The closer and closer we get to having Luke, the more and more my insides are freaking out.  What I meant to say is I don't think I'm going to be a good mom.  What I really meant to say, I think I'm going to fail.  Miserably.  Every day.  But before I psych myself out here, let me be real and honest.  After all, this is my blog, my online diary if you will.  All of my fears, doubts and lack of confidence stems from one place and one place only.  The one way down there.....yup The Devil himself.  I even hate to give him credit for that, but I know he's working on me in the worst way by filling my head up with junk.  I know what God says for me is to be true.  That I am loved, that I am His, that I will be the best mom to Luke that I can.  He will give me the strength and He will give me the will to do what I need to do for Luke.  I know I have a great partner through this journey in Justin and I couldn't think of anyone else to do this with.  He is going to be the best daddy ever.  It will be such a proud moment for me to  look over and see my best friend and deepest love holding someone that we made out of our love.  I know cheesy, but it's completely true.  I know it's not going to be easy.

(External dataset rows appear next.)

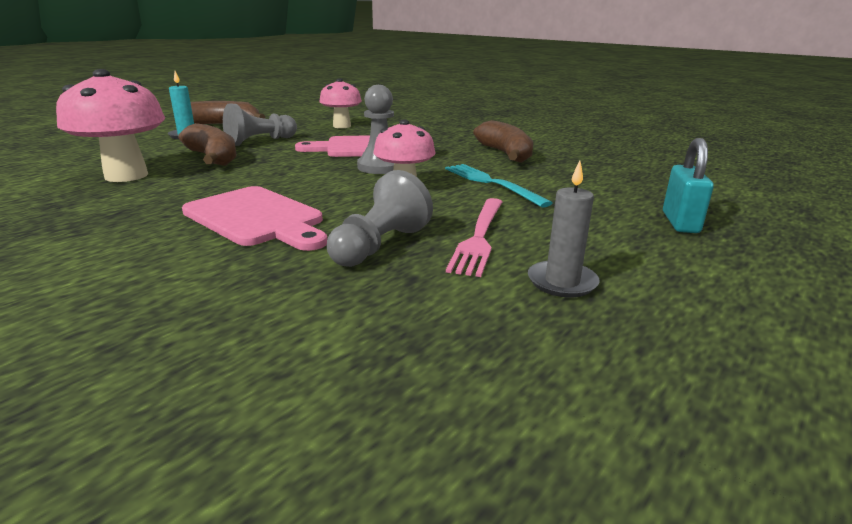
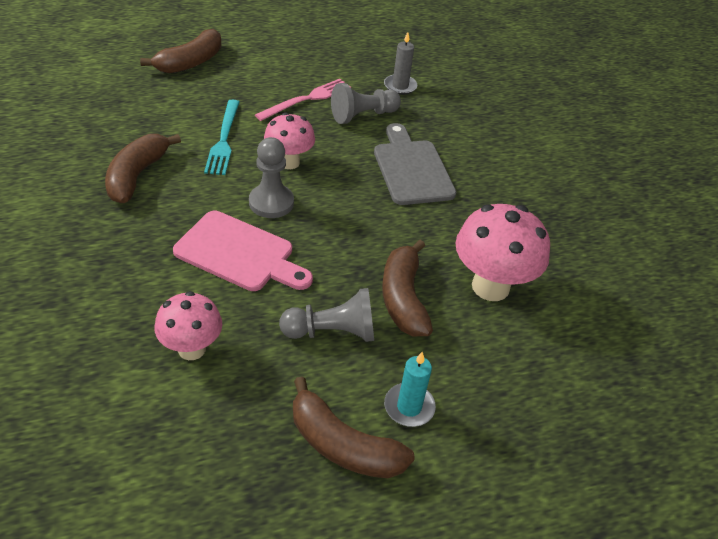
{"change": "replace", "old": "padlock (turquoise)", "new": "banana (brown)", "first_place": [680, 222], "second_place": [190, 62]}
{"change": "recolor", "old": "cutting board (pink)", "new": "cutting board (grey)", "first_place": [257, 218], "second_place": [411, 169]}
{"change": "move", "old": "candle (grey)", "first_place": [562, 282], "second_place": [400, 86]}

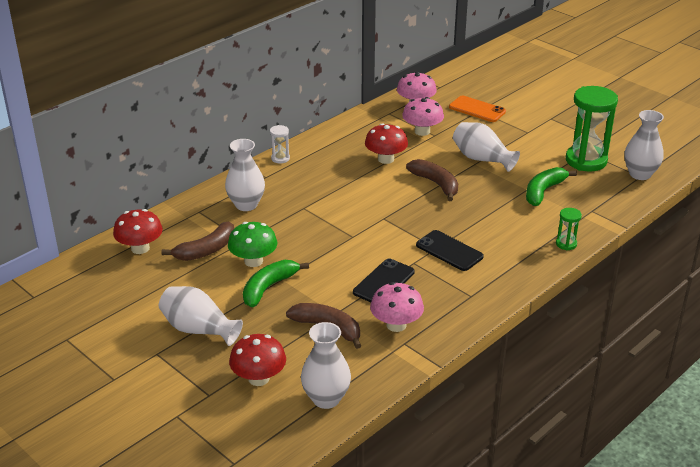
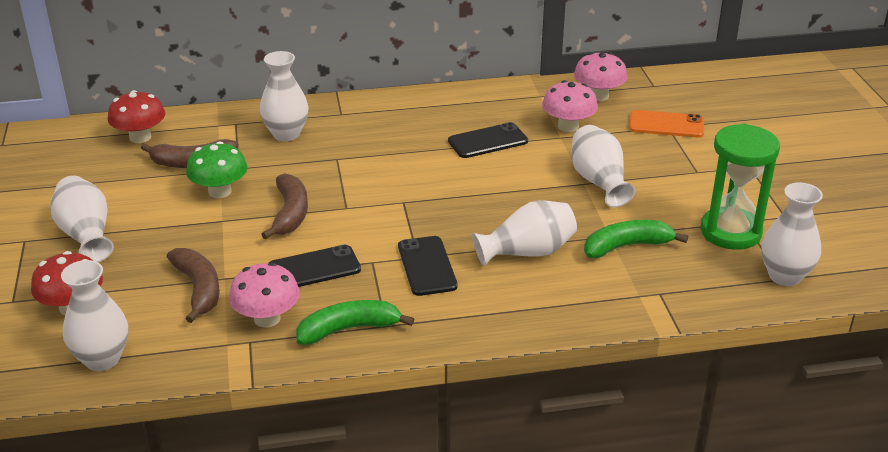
{"change": "move", "old": "banana (brown)", "first_place": [436, 184], "second_place": [290, 214]}
{"change": "move", "old": "banana (green)", "first_place": [269, 288], "second_place": [349, 329]}
{"change": "replace", "old": "mushroom (red)", "new": "phone (black)", "first_place": [386, 159], "second_place": [488, 141]}
{"change": "insert", "new": "vase (white)", "second_place": [527, 252]}
{"change": "rotate", "old": "phone (orange)", "first_place": [477, 109], "second_place": [666, 125], "degrees": -60}
{"change": "delete", "old": "hourglass (white)", "first_place": [280, 158]}
{"change": "delete", "old": "hourglass (green)", "first_place": [566, 244]}

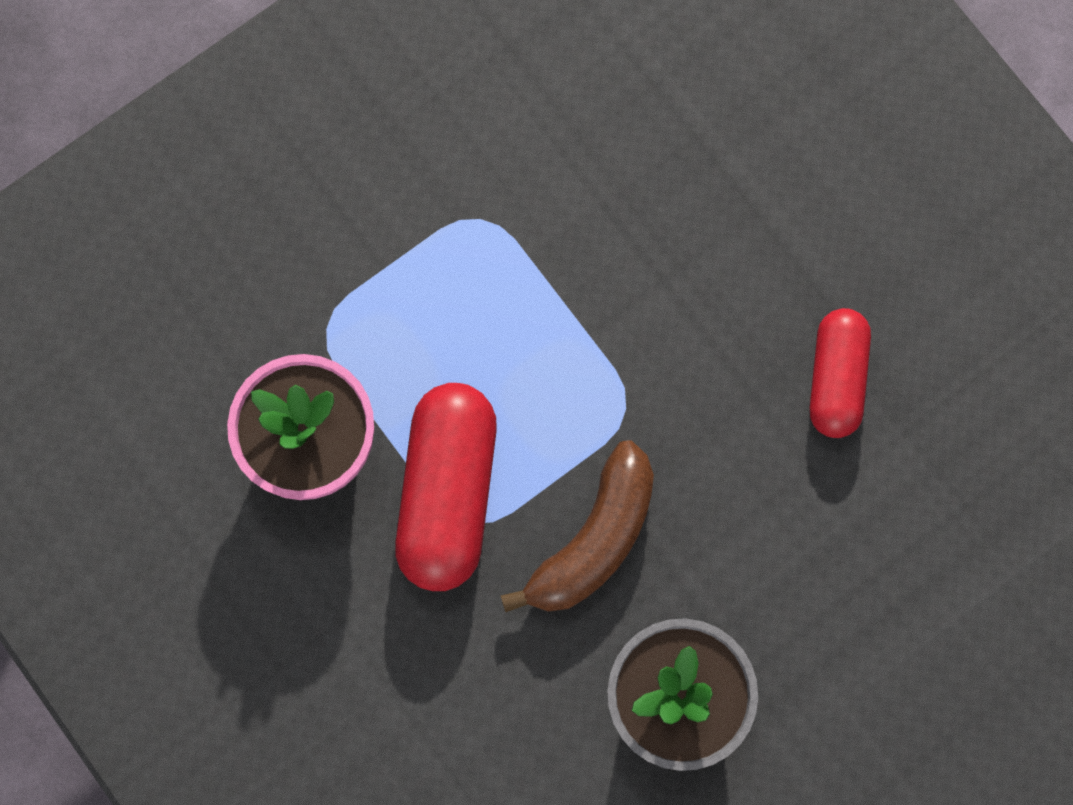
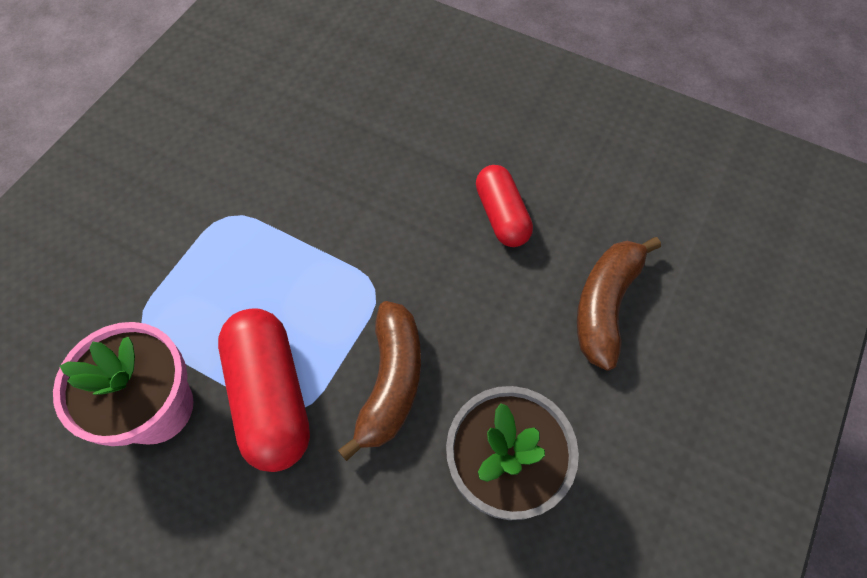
{"change": "insert", "new": "banana (brown)", "second_place": [605, 305]}

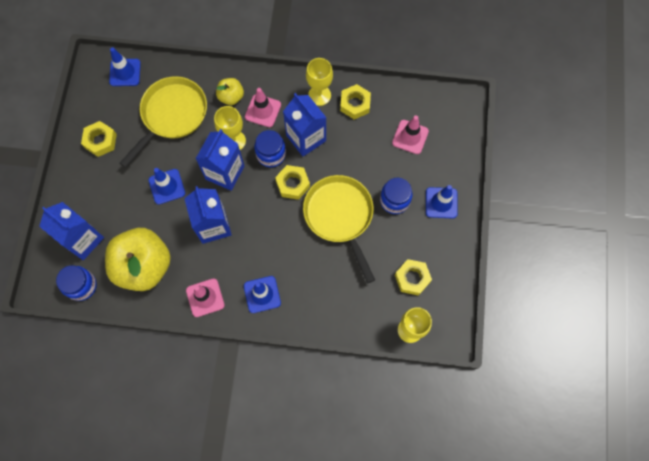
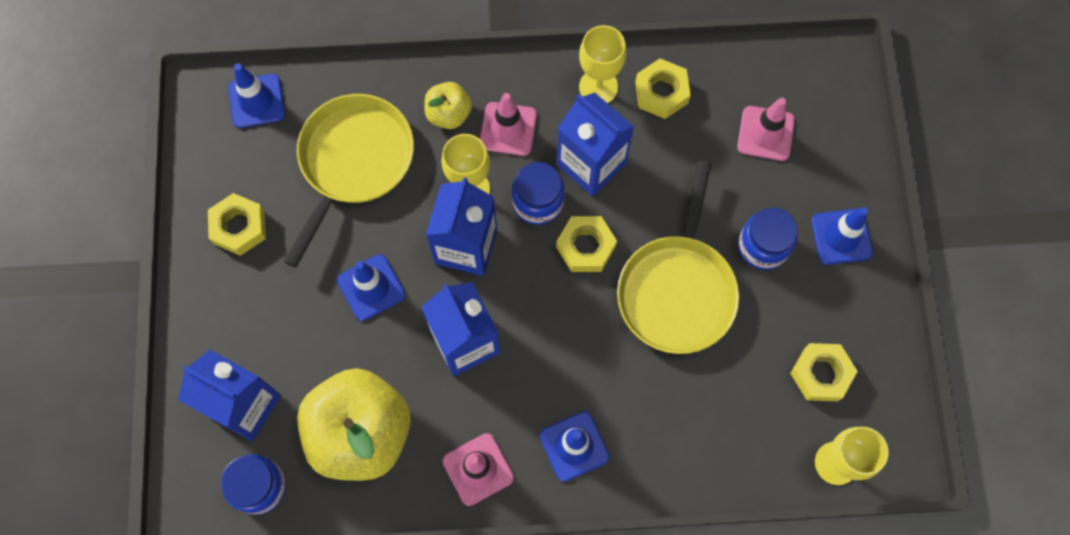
{"change": "rotate", "old": "pan (yellow)", "first_place": [340, 216], "second_place": [677, 289], "degrees": -135}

It's going to be quite hard actually.  Probably the hardest thing I will have ever done in my life, but it's going to be worth it.  We prayed so hard and diligently for Luke, and I know God wouldn't give him to us if He didn't think we would be fit.  It definitely takes a village.  I'm thankful for the support and love that we have around us.  We have so much to be grateful for.  So I know when those freak outs and doubts in myself, I know that is 100% not from my creator. He believes in me, more than I believe in myself.  He loves me and know's where my heart is. He knows my fears and my heartache, but He is routing in my corner.   I just hope and pray that time isn't wasted in those thoughts and doubts and that I live each moment and soak it in.  It's the little moments, I can't wait for them.